The socialist who mentored D Devaraj Urs, S Bangarappa, JH Patel and SM Krishna

17 April, 2014

I was 15 years old when India became independent. My first political campaign was in Shimoga district in 1952, when I was 20, for the Samyukta Socialist Party candidate Shantaveri Gopala Gowda. Our agenda was that there should be a toilet in every house. But we mostly talked to villagers about new ideas—Darwin, Marx, Mahatma Gandhi and Ambedkar. And at the end of it we asked them to vote for the Socialist Party. Before moving on, we asked them for “ondu note ondu vote” (one note, one vote), which ironically the Bharatiya Janata Party is now using as a slogan.

Gopala Gowda was very special to us. He had only passed high school and yet was so well read in Kannada literature. He was from a backward class. He was basically a cowherd who took all the cows from his village in Sagara out grazing. But because of his talent, he was able to come out of it. In 1942, he became quite radical. He just disappeared for some time. He and his friends used to collect big post boxes and bury them in the sand on the banks of the Tunga river. It was their way of protesting against the government. We would meet at the coffee house in Shimoga and they would boast of what they had done.

I was very young then but also very curious. I used to join the processions. And then my father would take me to someone’s house, where I would stay for some time. The year 1942 was spent like that. Back then, politics was not just politics—it was a way of life. And we had started talking about Gandhi and others. Gopala Gowda lived in the midst of those ideas.

He connected with Ram Manohar Lohia during a peasant agitation he organised in Sagara. Many peasants used to plough land in the area and pay rent to the landlord. Over a period of time, the landlords slowly started increasing the rent and dismissing peasants who could not pay up.

Gopala Gowda decided that there should be a peasant rebellion and the dismissed people started going back to work. Lohia came down from Delhi to support the rebellion and was arrested in Sagara. He was due to travel to the United States in a few days and it took the intervention of then prime minister Jawaharlal Nehru to get him out of jail. But that is where Gowda’s bond with Lohia began.

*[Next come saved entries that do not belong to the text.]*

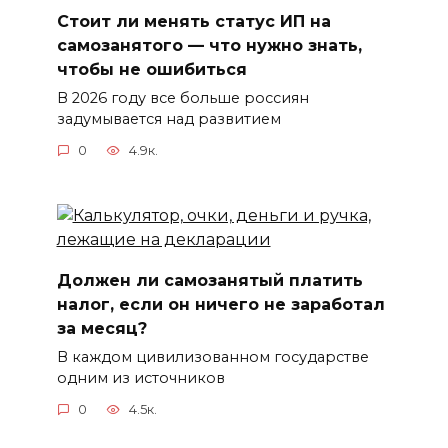
Стоит ли менять статус ИП на
самозанятого — что нужно знать,
чтобы не ошибиться
В 2026 году все больше россиян
задумывается над развитием
0
4.9к.
Должен ли самозанятый платить
налог, если он ничего не заработал
за месяц?
В каждом цивилизованном государстве
одним из источников
0
4.5к.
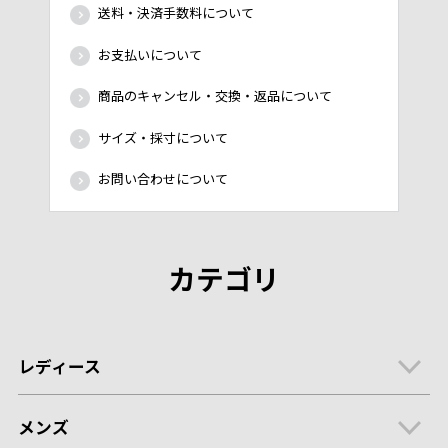
送料・決済手数料について
お支払いについて
商品のキャンセル・交換・返品について
サイズ・採寸について
お問い合わせについて
カテゴリ
レディース
メンズ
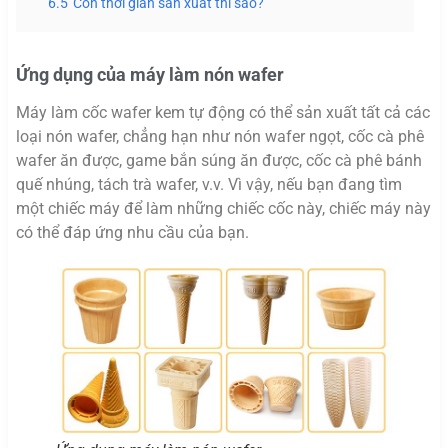
6.5
Còn thời gian sản xuất thì sao?
Ứng dụng của máy làm nón wafer
Máy làm cốc wafer kem tự động có thể sản xuất tất cả các
loại nón wafer, chẳng hạn như nón wafer ngọt, cốc cà phê
wafer ăn được, game bắn súng ăn được, cốc cà phê bánh
quế nhúng, tách trà wafer, v.v. Vì vậy, nếu bạn đang tìm
một chiếc máy để làm những chiếc cốc này, chiếc máy này
có thể đáp ứng nhu cầu của bạn.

At the end of the 1952 campaign, Gopala Gowda got elected to the assembly. Only five or six socialists were elected and they made a small opposition. Yet it looked like it was the biggest opposition ever because they would debate every issue in the assembly, and the ruling party paid a lot of attention to what they had to say. Issues like land reforms were discussed but there was no shouting at each other. There were ideological battles fought and people in the opposition—though conservative—had their own arguments. We also had a great man like Nehru to disagree with.

But this went on deteriorating because money became important in politics, toddy became important and ugly mining money started coming in.

Graft and corruption have grown so much that people in power are not shocked anymore. There is a lot of talk and speech but no action. Words have lost all their meaning. It is like an Orwellian state, and it shows what happens when language is abused—nothing can be conveyed to the common man, no truth can be told.

As told to Anuradha Nagaraj


UR Ananthamurthy is a renowned Kannada writer. He received the Jnanpith Award in 1994 and was nominated for the Man Booker International Prize in 2013.